O mais recente relatório publicado pela Organização das Nações Unidas para a Educação, a Ciência e a Cultura (UNESCO) sobre o Desenvolvimento dos Recursos Hídricos a nível mundial destaca o impacto da crise do saneamento nas águas subterrâneas que representam 99% da água doce líquida da Terra. O conteúdo deste documento, divulgado em Março, foi recordado este fim-de-semana quando se assinalou o Dia Mundial de Saneamento.
A directora-geral da UNESCO, Audrey Azoulay descreve no documento um quadro dramático gerador das crises hídricas actuais e futuras em todo o mundo: “Há cada vez mais recursos hídricos contaminados, superexplorados e esgotados pelo homem, às vezes com consequências irreversíveis”.
Uma em cada quatro pessoas a nível mundial não tinha acesso, em 2020, a água potável em condições de segurança, cerca de 4200 milhões de pessoas não dispunha de saneamento básico adequado, 2 mil milhões bebiam água exposta à contaminação por fezes (673 milhões de pessoas ainda defecam a céu aberto) e 80% das águas residuais são devolvidas aos ecossistemas sem serem tratadas ou reutilizadas.
Água imprópria e falta de saneamento são as principais causas da mortalidade infantil, destaca o relatório da UNESCO que adianta que a diarreia infantil, associada à escassez de água, saneamento inadequado, água contaminada com patógenos de doenças infecciosas e falta de higiene, causa a morte de 1,5 milhão de crianças por ano. A maioria deles com menos de cinco anos e em países em desenvolvimento.

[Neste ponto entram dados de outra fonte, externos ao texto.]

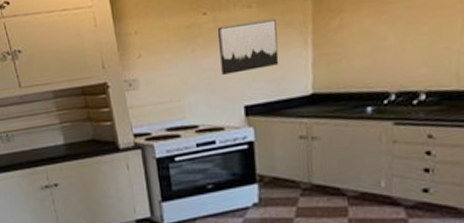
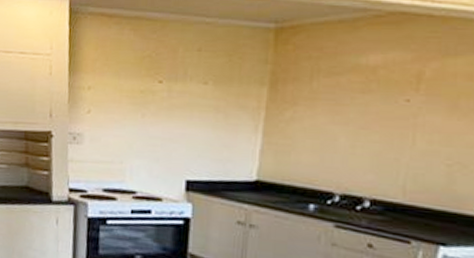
wall art: present [218,18,279,75] -> none [168,97,230,146]

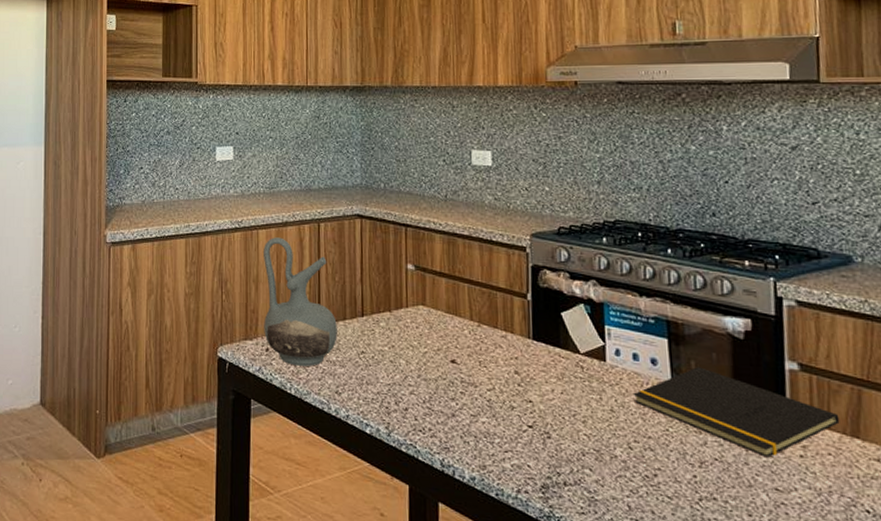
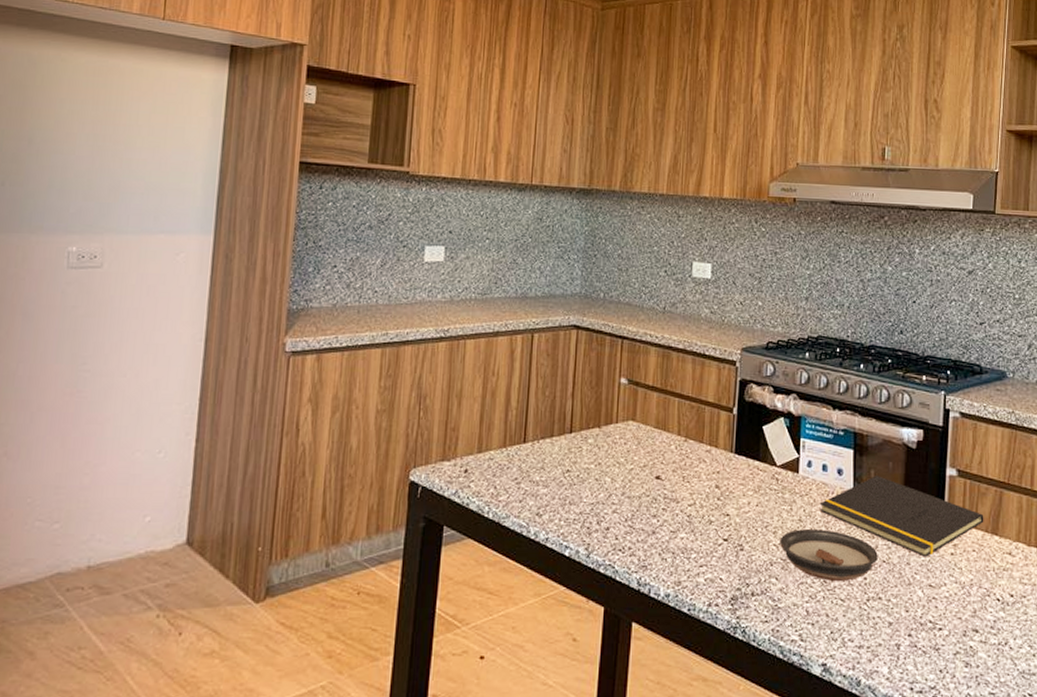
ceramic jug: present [263,237,338,367] -> none [464,348,544,488]
saucer: none [591,420,708,478] -> present [780,529,878,581]

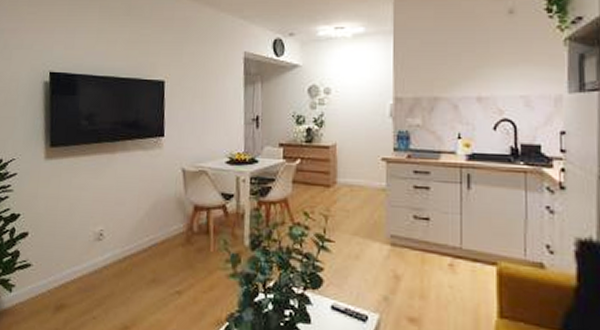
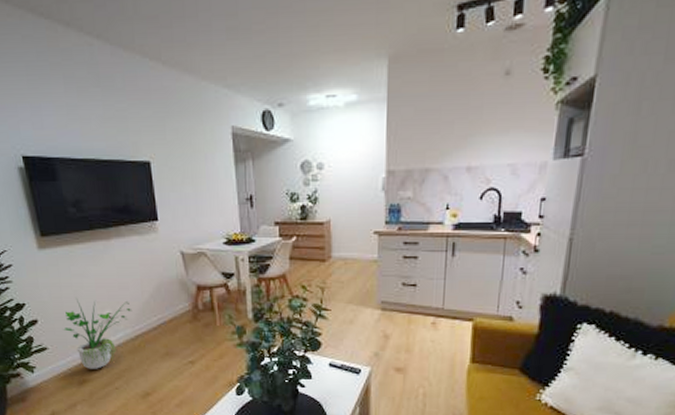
potted plant: none [52,212,125,293] -> present [63,298,133,369]

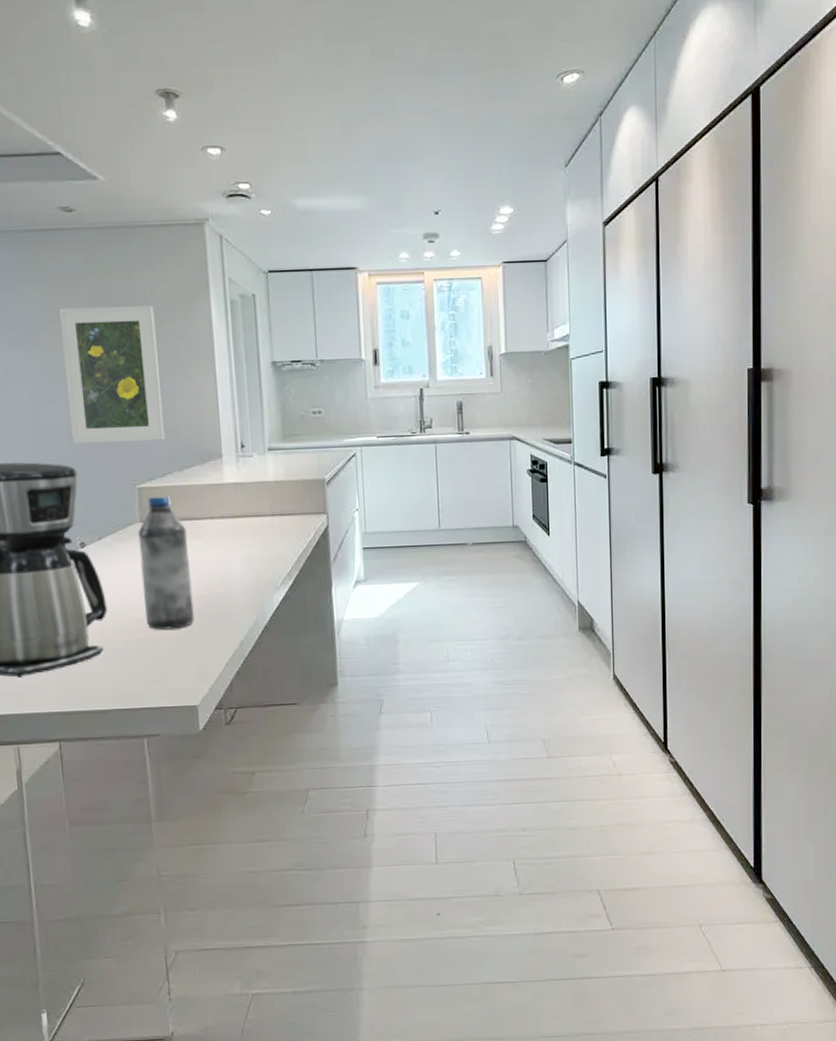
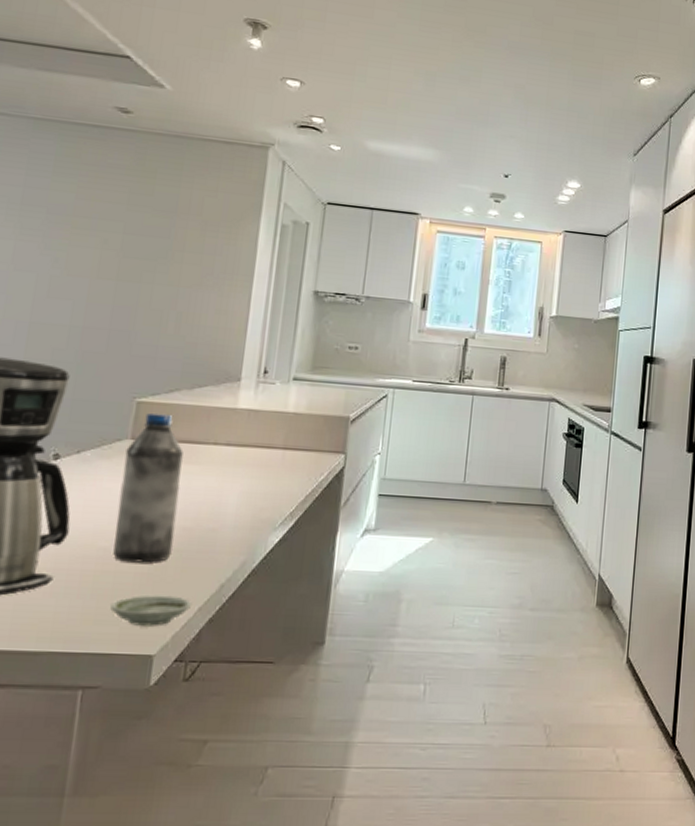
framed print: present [59,305,165,443] -> none [73,204,197,354]
saucer: none [154,654,221,682] -> present [110,595,193,626]

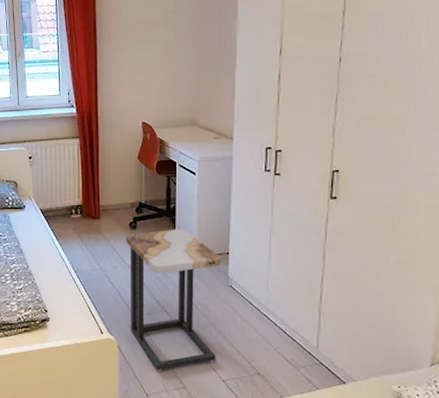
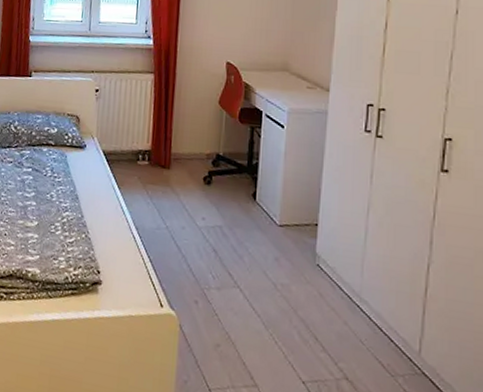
side table: present [126,229,222,371] -> none [196,189,309,362]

Segundo a UNESCO, as necessidades de acesso à água “aumentarão aproximadamente 1% em cada ano” nas próximas três décadas. E “espera-se que a dependência das águas subterrâneas aumente à medida que a disponibilidade de água superficial se torna cada vez mais limitada devido às mudanças climáticas”, acentua o relatório da UNESCO no Dia Mundial do Saneamento.
As principais necessidades de recursos hídricos estão a ser satisfeitas com “as águas subterrâneas fornecem metade do volume consumido pelo uso doméstico da população mundial, e cerca de 25% de toda a água é utilizada para irrigação”, prossegue o relatório publicado em Março que assinala a efeméride deste sábado.
Em 2010 a Assembleia Geral das Nações Unidas reconheceu o direito de todos os seres humanos a terem acesso a água em quantidade suficiente para uso doméstico e uso pessoal (entre 50 e 100 litros de água por pessoa por dia). Em Portugal o consumo de água per capita é 180 litros e nas unidades turísticas chega aos 800 litros no período estival.
Na África subsaariana as oportunidades oferecidas pelos grandes aquíferos “permanecem amplamente sub-exploradas”, lê-se ainda no relatório da UNESCO. Apenas 3% das terras agrícolas estão equipadas para irrigação, em comparação com 59% e 57%, respectivamente, na América do Norte e no Sul da Ásia.
A África subsaariana e o Médio Oriente, possuem quantidades significativas de águas subterrâneas não renováveis que podem ser extraídas para manter a segurança hídrica, mas receia-se que no futuro a situação possa vir a ser invertida com a deterioração dos armazenamentos subterrâneos.
Com efeito, taxas de captação “insustentavelmente altas” estão concentradas em áreas áridas e semiáridas, onde o crescimento populacional e a expansão das áreas irrigadas levaram a um “rápido crescimento na procura de água”.
Desta forma, o esgotamento das águas subterrâneas devido a captação intensiva para uso na agricultura está tornar-se problemática em certas áreas, “ameaçando a segurança alimentar, o abastecimento básico de água, a resiliência climática e a integridade ambiental de zonas húmidas e cursos de água dependentes de águas subterrâneas” avisa a UNESCO.
“A agricultura é a principal causa da poluição das águas subterrâneas em todo o mundo”, sublinha o documento que chama a atenção para o impacto provocado pelo uso de nitrato “o contaminante antropogénico mais prevalente nas águas subterrâneas em todo o mundo, levando à eutrofização das águas superficiais”. Acrescem ainda os insecticidas, herbicidas e fungicidas, quando aplicados ou usados de forma inadequada e que “também podem poluir os lençóis freáticos com substâncias cancerígenas e outras substâncias tóxicas”. Estima-se que a poluição agrícola “já ultrapassou” a contaminação provocada pela indústria.
Melhorar a forma como usamos e gerenciamos as águas subterrâneas “é uma prioridade urgente se quisermos alcançar os Objectivos de Desenvolvimento Sustentável até 2030” conclui Gilbert F Houngbo presidente do Fundo Internacional para o Desenvolvimento Agrícola.